It’s been a few weeks (3/4) since I’ve got on here and shared an update or listened to any of the subs.
For those of you that don’t know, I stumbled across the world of subliminals on my introduction to Neville Goddard and the world of deliberate creation. My first ever sub combination was Regeneration + Elixir which got too heavy towards the end of weeks 3-4. I intuitively felt like I was done after 1 month and ready to move into Seductress.
A magical event then transpired in my life and I almost thought that my beloved (SP) was back in my life around week 4. I was caught up between excitement and confusion going back and forth. I honestly couldn’t process it. Amidst this, work got really stressful with me putting in 10-15 hours daily (for a job I don’t even like) and I very instinctively withdrew from everyone (online as well as in person).
I was still processing the event where my SP had that magical moment only to realize last night when he told me that nothing had really changed in terms of his priorities. He doesn’t see himself in a relationship right now and doesn’t know if family and marriage is something he might ever want. I almost expected this based on how our conversation seemed to have fizzled but I still kept thinking to myself that it is very possible we might get back together cuz why the heck not.
After having spent the entire day in bed without having the physical strength to move, I have come to the realization that I don’t seem to have any sense of identity. I was aware that emotional regulation is a challenging area given my diagnosis of BPD however, I found myself slipping into very dark territory. I found myself searching up “Reasons to live” on YT and reading people’s regrets. I didn’t have any urge to self harm in any means, I suppose I was just looking for someone that could resonate with how I feel and in that shared space, find some solace.

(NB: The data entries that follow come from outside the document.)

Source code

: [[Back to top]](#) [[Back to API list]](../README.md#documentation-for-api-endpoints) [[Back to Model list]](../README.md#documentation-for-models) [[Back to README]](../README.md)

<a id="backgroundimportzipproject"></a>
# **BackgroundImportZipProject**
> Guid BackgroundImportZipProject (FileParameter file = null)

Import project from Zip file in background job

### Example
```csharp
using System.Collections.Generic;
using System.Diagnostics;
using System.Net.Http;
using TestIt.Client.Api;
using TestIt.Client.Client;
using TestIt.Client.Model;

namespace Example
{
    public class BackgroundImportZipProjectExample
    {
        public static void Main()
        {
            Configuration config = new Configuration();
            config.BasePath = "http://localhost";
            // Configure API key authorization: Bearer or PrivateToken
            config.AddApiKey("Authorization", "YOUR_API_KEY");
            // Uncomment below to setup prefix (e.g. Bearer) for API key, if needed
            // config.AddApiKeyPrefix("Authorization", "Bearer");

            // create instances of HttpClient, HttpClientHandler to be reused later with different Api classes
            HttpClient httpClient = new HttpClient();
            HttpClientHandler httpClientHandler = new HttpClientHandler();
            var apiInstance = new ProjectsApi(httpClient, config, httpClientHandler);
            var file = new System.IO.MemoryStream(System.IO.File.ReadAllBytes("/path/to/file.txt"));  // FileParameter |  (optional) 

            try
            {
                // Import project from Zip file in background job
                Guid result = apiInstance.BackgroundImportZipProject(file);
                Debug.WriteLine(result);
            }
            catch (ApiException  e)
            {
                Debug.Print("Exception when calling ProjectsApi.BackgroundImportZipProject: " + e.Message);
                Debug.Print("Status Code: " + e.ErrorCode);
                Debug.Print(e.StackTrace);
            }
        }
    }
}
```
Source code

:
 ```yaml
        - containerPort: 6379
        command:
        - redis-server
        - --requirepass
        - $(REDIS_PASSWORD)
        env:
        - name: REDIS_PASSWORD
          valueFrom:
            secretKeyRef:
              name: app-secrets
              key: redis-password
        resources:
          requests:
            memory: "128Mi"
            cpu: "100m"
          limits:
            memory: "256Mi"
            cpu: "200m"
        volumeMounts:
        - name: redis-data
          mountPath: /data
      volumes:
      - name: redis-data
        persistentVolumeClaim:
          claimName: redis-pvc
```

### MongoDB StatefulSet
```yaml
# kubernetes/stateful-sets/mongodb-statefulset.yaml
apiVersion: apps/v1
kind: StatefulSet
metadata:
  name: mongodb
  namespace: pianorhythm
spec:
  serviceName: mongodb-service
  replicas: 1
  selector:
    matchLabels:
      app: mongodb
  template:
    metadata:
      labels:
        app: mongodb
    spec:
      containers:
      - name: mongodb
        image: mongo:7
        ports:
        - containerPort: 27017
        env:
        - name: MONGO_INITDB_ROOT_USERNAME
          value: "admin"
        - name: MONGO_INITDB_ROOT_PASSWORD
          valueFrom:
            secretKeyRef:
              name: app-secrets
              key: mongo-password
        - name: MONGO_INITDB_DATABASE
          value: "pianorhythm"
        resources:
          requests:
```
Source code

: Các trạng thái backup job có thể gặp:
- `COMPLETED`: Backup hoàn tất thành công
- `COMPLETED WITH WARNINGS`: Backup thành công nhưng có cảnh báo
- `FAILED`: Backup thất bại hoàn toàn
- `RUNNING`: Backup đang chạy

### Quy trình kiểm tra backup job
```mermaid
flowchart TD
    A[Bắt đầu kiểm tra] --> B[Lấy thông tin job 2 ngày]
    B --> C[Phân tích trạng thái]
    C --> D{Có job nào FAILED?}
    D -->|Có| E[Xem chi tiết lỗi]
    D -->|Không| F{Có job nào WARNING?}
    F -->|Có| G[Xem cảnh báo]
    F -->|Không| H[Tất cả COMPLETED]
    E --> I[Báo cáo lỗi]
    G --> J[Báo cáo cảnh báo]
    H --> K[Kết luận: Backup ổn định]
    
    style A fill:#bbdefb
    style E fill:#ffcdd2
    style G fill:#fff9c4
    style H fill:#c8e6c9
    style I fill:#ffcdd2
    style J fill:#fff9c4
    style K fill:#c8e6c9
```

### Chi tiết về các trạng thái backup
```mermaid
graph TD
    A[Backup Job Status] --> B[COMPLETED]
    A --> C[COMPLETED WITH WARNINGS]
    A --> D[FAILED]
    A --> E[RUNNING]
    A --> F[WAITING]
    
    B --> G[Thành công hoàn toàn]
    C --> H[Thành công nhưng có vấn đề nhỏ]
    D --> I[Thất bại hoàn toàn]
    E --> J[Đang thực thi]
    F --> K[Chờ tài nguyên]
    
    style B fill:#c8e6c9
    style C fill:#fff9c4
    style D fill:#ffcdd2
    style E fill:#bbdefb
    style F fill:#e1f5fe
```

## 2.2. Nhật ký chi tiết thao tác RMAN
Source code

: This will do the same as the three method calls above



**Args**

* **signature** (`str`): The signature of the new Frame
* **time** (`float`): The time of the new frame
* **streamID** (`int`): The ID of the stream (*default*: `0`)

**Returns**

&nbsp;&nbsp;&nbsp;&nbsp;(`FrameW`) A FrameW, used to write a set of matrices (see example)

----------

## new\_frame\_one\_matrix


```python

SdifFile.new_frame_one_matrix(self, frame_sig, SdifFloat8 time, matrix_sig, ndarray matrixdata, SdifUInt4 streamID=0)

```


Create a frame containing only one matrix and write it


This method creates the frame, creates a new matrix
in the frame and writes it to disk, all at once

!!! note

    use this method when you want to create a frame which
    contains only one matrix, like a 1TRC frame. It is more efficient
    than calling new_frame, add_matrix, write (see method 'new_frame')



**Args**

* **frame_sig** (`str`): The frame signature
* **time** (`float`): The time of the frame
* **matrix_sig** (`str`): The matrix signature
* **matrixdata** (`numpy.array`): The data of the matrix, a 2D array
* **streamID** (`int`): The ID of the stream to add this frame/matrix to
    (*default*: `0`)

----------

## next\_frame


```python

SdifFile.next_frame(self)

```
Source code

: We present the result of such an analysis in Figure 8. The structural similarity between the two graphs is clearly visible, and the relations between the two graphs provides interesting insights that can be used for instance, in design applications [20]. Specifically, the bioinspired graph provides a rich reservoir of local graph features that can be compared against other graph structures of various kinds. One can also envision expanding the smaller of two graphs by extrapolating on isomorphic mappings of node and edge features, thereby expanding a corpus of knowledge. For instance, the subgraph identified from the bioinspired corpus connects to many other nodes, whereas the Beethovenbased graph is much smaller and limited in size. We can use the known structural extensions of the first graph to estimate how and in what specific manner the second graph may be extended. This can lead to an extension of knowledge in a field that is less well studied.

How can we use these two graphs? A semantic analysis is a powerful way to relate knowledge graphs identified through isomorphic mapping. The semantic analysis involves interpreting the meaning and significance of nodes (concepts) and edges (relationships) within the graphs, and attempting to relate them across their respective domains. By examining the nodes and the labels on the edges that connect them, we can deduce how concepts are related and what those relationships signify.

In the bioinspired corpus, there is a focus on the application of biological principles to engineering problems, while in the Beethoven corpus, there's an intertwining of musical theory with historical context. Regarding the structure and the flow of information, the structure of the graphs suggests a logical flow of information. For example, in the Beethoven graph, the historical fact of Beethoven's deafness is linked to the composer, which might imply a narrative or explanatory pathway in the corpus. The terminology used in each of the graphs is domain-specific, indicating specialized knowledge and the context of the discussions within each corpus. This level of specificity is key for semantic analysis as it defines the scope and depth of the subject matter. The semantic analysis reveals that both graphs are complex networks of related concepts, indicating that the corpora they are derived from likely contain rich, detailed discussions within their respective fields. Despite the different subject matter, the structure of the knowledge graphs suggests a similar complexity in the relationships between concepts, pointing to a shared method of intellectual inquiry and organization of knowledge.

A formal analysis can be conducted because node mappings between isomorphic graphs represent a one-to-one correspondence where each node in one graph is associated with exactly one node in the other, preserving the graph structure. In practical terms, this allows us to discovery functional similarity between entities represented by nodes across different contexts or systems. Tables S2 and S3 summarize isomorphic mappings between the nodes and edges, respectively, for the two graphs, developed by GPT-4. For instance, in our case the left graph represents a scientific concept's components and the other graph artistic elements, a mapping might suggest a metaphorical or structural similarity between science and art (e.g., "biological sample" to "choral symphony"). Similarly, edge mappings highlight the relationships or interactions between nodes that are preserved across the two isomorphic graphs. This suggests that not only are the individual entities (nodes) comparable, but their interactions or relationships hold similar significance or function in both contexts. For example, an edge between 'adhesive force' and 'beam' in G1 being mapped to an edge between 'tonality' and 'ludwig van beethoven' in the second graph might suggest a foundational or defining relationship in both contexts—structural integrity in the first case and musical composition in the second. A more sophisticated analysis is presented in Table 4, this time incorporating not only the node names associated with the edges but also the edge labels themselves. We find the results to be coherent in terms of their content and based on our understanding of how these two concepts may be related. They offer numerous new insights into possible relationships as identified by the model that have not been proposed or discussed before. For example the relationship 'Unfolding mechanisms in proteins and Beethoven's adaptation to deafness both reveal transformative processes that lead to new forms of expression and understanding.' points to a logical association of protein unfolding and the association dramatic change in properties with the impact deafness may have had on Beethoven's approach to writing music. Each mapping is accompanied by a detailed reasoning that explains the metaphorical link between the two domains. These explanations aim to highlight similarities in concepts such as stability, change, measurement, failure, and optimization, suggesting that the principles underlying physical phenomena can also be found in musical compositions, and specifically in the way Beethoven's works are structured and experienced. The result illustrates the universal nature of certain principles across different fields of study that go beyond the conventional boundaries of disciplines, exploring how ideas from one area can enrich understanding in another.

I started wondering what the purpose and point to life is at all. I started questioning everything I have known and believed in so far including manifestation, quantum physics, behavior and habit changes. So far, I’ve not come across anything that has given me a deeper sense or relief and a meaning/purpose to continue on. It felt like such a cruel joke. Just when I thought I was healing and getting better, I am finding myself in this position. Yet again. I don’t know whom to reach out to (I’m pretty isolated at this point) or confide in besides this platform here because of the supportive and uplifting community presence.
My entire sense of identity, meaning, mission, laws of the Universe have all crumbled. I feel helpless and seriously beaten down. I am unhappy with my physical appearance and the binge and disordered eating has been triggered all over again. I work in a toxic workplace where people are expected to die working yet no appreciation whatsoever or a decent break is given. My heart hurts and so does my entire body for I long to be held and comforted. This year was supposed to be the year I got better in every way possible and reunite with the love of my life yet here I’m searching for reasons to continue living.
I don’t feel heard, supported or encouraged by friends or family around. Not in ways I so seek to be comforted. Sleep has become my escapade and I sleep long long hours. I read somewhere that these are all the symptoms of a spiritual awakening however psychology would say this is dissociation and I’m probably losing my mind. I don’t know how to keep going on or why even bother when no matter how much I try to change (affirmations, meditation, hypnosis, talk therapy etc.,) nothing permanent seems to be happening anyways. It’s as though my default self (self sabotage) always prevails no matter how much good I keep feeding it. I feel like a lost cause.
To whoever has gotten to the end of this entry, I very much thank you for acknowledging the presence of this entry.